« Les Frères Karamazov » d’après Dostoïevski à la Friche Babcock – dynamitage signé Castorf

Après Bellorini cet été à Avignon, c’est au tour de l’Allemand Frank Castorf de présenter son adaptation des Frères Karamazov, créée en 2015. Le metteur en scène, venu en France il y a quatre ans pour la dernière fois avec sa Dame aux camélias, a cette fois été invité dans le cadre du Festival d’Automne. A quelques mois de son départ de la Volksbhüne, grande scène du théâtre allemand, et après l’adaptation de tous les grands romans de Dostoïevski – Les Démons, Humiliés et offensés, L’Idiot et Crime et châtiment – ce spectacle apparaît comme la fin d’un cycle, sinon comme un testament théâtral et esthétique qui s’épanouit dans toute sa plénitude.

Castorf - K - débutLa MC93 de Bobigny en travaux jusqu’en janvier prochain, Hortense Archambault a délocalisé son activité dans la Friche Babcock, à la Courneuve, proposant à Castorf un lieu à la mesure de son théâtre. Dans ces immenses halles vides, dont il ne reste plus que les murs, le toit et les poteaux qui soutiennent l’ensemble, se déploie sa scénographie monumentale, presque proportionnée dans cet espace. La scène disposée dans la longueur, le public atteint les gradins par le côté, accueilli par un gros polygone de lumière, puis au loin, sur le mur du fond, par une grande enseigne Koka kola rose fushia – couleur de cette adaptation, de ses lumières, de ses portraits ou de ses poupées gonflables. Face au spectateur, la scénographie est panoramique, impossible à embrasser d’un seul coup d’œil. En tout, elle ménage près d’une dizaine d’espaces qui figurent différents lieux, révélés par l’emploi de la caméra : datcha en bois, kiosque au milieu d’un bassin, couloirs cernés de planches en bois, pièces superposées.

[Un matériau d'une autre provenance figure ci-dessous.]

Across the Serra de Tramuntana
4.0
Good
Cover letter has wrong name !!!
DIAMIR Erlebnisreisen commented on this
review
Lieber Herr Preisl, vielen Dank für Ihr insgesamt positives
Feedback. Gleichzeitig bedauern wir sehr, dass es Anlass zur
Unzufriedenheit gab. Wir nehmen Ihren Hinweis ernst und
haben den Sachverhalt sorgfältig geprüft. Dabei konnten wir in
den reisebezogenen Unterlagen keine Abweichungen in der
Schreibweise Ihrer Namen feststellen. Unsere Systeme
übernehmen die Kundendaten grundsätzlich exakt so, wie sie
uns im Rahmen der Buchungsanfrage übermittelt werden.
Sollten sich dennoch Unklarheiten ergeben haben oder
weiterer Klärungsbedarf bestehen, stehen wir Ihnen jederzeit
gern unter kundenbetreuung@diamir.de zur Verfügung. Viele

Le spectacle commence comme une adaptation traditionnelle. Un groupe de comédiens entre d’un seul coup, et s’installe dans le kiosque. D’emblée, ils marchent sans manière dans l’eau – la fange, la boue, le vice – et dérangent déjà un peu l’ensemble bien cerné, mais c’est encore sage. Castorf s’empresse de commencer droit au but, avec la scène de réunion chez le starets Zossima, chargé de régler les différends de la famille Karamazov, en particulier ceux qui opposent le père à Dmitri. La réunion débute à peine que déjà ce dernier arrive en courant depuis le fond de la halle – course réelle, longue, physique, et non de celles que rendent fausses les plateaux de théâtre ordinaires – pour combler son retard. Il surgit au moment où un débat anime les personnes déjà présentes, débat sur la vertu, l’amour de l’autre et la foi, qui conduit Ivan à conclure que sans Dieu, « tout est permis ». Une fois l’accent mis sur ce bout de controverse théologique en préambule, l’action s’emballe et l’on enchaîne avec l’inclinaison du starets, l’agitation qu’elle produit, le départ des uns et des autres…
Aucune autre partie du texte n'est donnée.